Saved data entries:
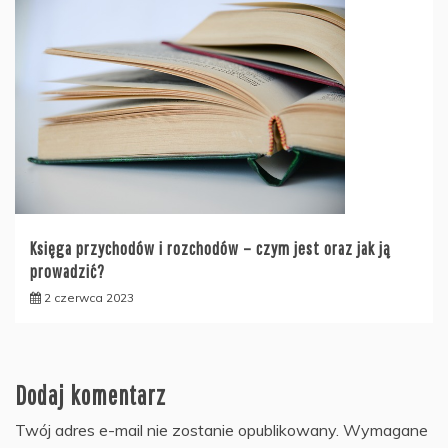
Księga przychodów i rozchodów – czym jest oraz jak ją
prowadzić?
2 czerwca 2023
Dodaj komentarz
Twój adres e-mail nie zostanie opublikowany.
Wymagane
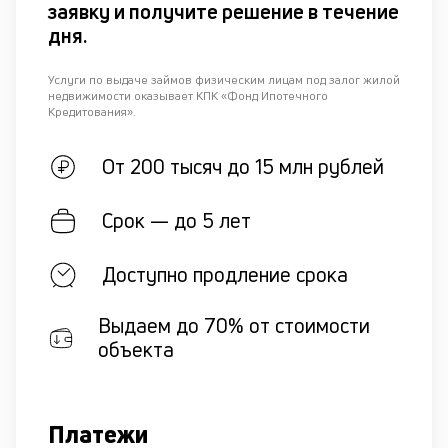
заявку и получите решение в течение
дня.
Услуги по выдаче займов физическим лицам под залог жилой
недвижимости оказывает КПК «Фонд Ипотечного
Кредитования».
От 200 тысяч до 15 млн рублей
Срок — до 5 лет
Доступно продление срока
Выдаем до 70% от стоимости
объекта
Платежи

Request ▸
Each entry should be repeated exactly as it appears; the pictures stay out.

Answer for this exercise ▸
Księga przychodów i rozchodów – czym jest oraz jak ją
prowadzić?
2 czerwca 2023
Dodaj komentarz
Twój adres e-mail nie zostanie opublikowany.
Wymagane
заявку и получите решение в течение
дня.
Услуги по выдаче займов физическим лицам под залог жилой
недвижимости оказывает КПК «Фонд Ипотечного
Кредитования».
От 200 тысяч до 15 млн рублей
Срок — до 5 лет
Доступно продление срока
Выдаем до 70% от стоимости
объекта
Платежи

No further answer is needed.